Saturday, July 28, 2012

The world doesn't owe us anything as artists

I just finished reading Turning Pro by Steven Pressfield.  This is a sequel to his book The War of Art. A couple of weeks ago I re-read Art & Fear by David Bayles and Ted Orland. I'm currently reading Brooks Jensen's Letting Go of the Camera. Recently, David duChemin posted on his blog an article titled "Stop Waiting".  

They all make the same point.  The world doesn't owe us anything for showing up. Luck has nothing to do with "success" (often defined as money and fame, success can also mean "getting it right"). It takes work, perseverence, frustration, repetition, persistence, good work habits, and focus to perfect one's craft. And perfecting the craft doesn't guarantee recognition or sales.
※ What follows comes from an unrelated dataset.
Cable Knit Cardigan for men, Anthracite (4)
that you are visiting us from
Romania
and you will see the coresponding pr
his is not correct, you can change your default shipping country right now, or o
It only assures we'll get better at the art we produce.

The components of accomplishment are hard work and time.  I would add repetition to this list.  As Brooks Jensen says in Letting Go of the Camera,
Artwork, if it is worth anything, is about quality --  quality in vision, quality in intensity, quality in life.  The process of being an artist is nothing more than the pursuit of quality above all else.
Not pursuit of money. Not pursuit of fame.  Not pursuit of approval.  As Jensen says elsewhere in the same book, a shallow life results in shallow art.  A life with depth and quality results in art with the same.